| DATA FOR THIS TASK |
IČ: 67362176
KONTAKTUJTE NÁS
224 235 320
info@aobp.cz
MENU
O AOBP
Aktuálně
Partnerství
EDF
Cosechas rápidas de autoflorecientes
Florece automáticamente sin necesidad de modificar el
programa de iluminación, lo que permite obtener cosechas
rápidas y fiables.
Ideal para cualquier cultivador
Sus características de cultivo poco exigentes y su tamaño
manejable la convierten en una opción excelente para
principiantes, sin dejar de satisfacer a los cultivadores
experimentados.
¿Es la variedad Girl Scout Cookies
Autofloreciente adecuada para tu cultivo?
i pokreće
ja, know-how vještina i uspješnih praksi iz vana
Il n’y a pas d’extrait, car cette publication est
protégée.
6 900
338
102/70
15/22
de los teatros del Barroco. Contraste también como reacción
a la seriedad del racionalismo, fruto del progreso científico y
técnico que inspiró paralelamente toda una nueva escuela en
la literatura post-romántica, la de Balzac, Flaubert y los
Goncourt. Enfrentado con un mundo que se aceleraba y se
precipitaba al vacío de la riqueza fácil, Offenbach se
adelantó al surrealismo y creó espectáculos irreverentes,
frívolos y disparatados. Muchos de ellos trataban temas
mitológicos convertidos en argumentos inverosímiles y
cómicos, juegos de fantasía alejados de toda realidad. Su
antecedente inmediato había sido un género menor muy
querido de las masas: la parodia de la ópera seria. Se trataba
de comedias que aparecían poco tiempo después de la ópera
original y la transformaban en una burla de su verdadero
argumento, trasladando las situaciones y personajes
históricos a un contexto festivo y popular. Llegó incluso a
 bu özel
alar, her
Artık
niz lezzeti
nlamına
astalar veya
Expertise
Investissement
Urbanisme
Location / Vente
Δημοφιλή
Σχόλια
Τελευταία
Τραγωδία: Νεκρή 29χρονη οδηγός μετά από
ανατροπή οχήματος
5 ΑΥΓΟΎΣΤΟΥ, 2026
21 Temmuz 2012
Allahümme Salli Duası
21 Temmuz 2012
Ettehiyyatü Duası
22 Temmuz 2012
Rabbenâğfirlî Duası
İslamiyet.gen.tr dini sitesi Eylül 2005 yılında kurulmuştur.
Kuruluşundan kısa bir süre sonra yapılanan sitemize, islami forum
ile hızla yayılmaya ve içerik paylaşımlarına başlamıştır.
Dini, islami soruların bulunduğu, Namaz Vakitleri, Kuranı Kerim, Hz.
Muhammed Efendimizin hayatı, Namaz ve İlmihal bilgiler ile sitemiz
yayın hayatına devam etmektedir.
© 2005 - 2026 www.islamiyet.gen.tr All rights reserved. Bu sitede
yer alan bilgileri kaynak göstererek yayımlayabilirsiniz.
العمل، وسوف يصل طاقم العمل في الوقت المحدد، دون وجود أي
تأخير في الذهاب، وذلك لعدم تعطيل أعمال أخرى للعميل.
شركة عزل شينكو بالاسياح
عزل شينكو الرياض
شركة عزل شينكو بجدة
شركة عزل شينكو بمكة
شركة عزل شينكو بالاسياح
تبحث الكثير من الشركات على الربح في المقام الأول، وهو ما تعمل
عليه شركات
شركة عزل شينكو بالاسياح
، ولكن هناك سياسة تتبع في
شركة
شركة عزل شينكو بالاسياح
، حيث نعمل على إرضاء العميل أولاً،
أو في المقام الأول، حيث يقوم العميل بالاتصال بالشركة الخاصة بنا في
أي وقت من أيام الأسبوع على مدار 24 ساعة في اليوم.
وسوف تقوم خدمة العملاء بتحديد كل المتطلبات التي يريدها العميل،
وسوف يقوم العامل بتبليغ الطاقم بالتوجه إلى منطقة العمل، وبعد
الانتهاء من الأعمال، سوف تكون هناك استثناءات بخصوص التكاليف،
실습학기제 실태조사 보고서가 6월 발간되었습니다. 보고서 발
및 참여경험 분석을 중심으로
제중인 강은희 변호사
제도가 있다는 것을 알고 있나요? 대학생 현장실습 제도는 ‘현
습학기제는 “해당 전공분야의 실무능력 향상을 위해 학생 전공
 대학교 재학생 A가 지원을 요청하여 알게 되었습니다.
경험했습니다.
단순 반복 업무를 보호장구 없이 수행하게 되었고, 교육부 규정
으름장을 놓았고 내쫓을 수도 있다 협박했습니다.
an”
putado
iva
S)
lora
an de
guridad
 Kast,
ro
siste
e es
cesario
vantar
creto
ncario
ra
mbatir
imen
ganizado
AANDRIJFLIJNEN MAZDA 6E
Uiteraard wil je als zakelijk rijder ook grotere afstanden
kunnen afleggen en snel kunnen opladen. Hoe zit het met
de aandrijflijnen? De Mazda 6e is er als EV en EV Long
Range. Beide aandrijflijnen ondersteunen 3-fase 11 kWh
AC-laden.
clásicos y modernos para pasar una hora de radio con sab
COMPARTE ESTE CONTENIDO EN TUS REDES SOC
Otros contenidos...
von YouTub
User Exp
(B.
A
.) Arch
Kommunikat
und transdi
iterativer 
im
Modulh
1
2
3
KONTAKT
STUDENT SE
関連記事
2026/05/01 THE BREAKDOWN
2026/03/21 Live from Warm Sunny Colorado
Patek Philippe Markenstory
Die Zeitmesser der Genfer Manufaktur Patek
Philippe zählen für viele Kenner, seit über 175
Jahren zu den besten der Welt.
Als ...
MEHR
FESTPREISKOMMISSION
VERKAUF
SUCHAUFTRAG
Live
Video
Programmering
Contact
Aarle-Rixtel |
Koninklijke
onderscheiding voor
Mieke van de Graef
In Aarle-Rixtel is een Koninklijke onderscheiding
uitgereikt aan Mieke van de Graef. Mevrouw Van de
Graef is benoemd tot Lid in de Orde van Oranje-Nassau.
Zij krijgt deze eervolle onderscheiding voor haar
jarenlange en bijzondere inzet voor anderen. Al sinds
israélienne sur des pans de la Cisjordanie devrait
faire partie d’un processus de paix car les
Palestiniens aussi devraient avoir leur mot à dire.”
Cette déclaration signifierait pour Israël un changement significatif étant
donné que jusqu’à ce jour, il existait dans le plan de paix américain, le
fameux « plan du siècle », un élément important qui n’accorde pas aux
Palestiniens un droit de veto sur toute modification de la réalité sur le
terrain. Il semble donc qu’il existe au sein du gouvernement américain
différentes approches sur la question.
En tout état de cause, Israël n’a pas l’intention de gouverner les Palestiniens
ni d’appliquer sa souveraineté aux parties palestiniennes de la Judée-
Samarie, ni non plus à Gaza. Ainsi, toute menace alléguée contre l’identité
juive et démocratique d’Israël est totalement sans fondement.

| AIM OF THE TASK |
Count the lines in the records that contain the string "poco", treating uppercase and lowercase as different. Reply with the number only.

| WRITTEN RESPONSE |
2